All of the listing should be output exactly, apart from the pictures.

__Recorded information__:
------

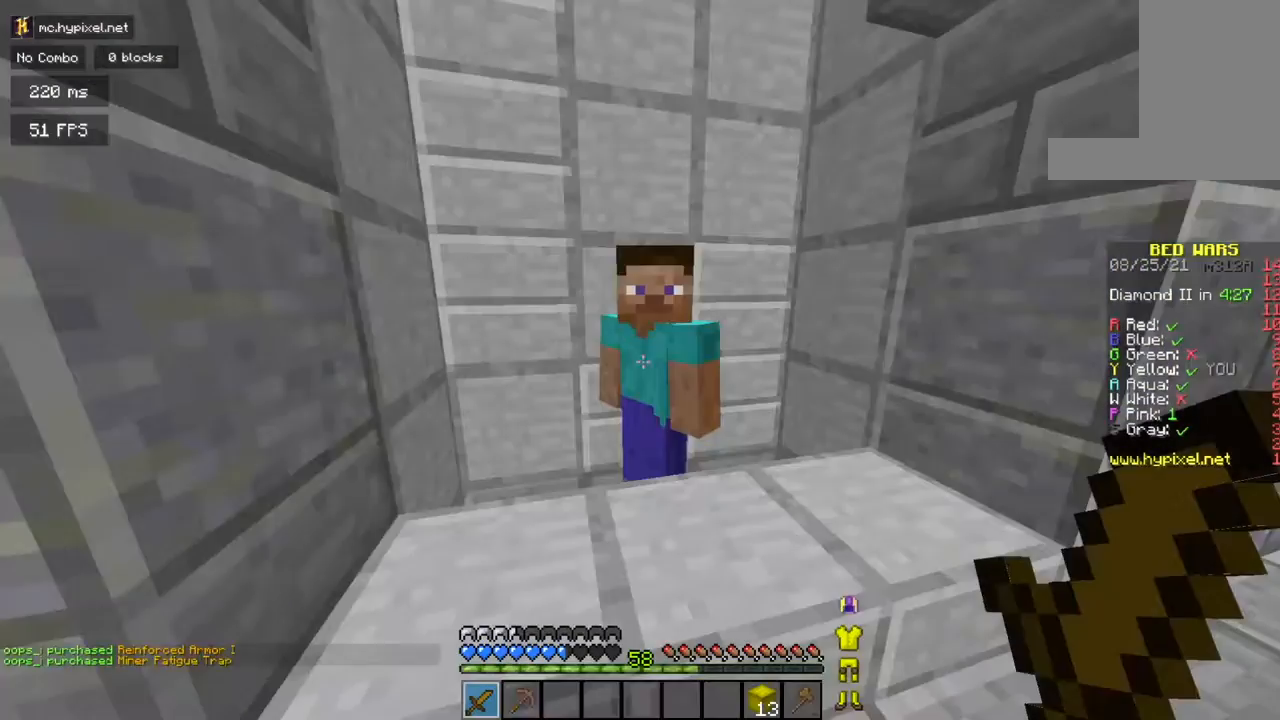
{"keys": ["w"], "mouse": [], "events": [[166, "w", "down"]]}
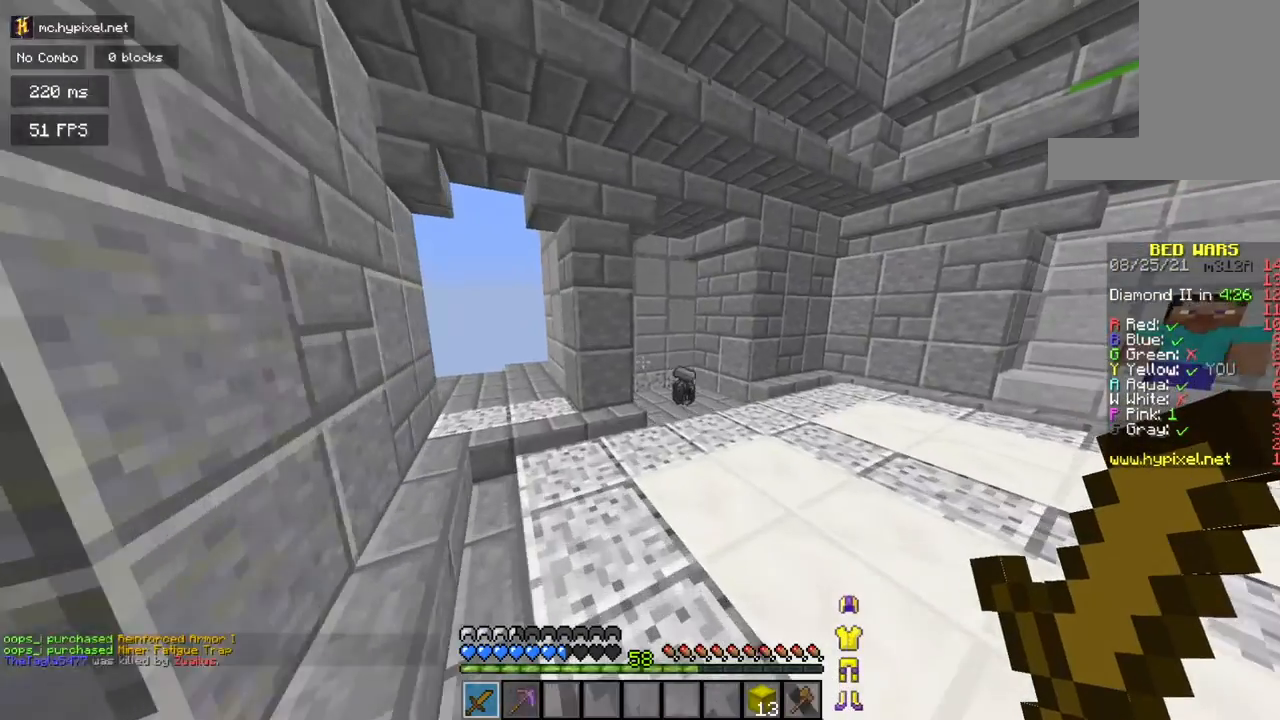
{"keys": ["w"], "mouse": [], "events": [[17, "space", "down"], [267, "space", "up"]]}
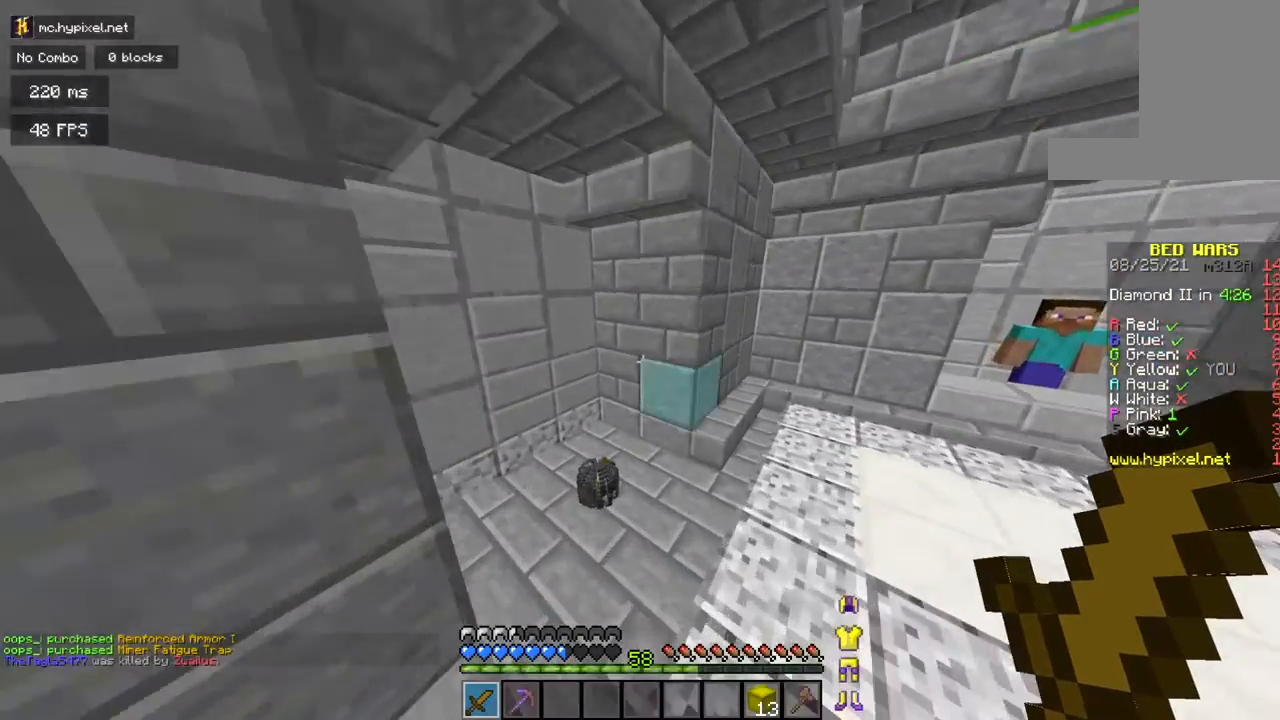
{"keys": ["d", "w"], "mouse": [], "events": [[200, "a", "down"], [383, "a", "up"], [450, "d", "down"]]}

------

__Solution to this exercise__:
{"keys": ["w"], "mouse": [], "events": [[166, "w", "down"]]}
{"keys": ["w"], "mouse": [], "events": [[17, "space", "down"], [267, "space", "up"]]}
{"keys": ["d", "w"], "mouse": [], "events": [[200, "a", "down"], [383, "a", "up"], [450, "d", "down"]]}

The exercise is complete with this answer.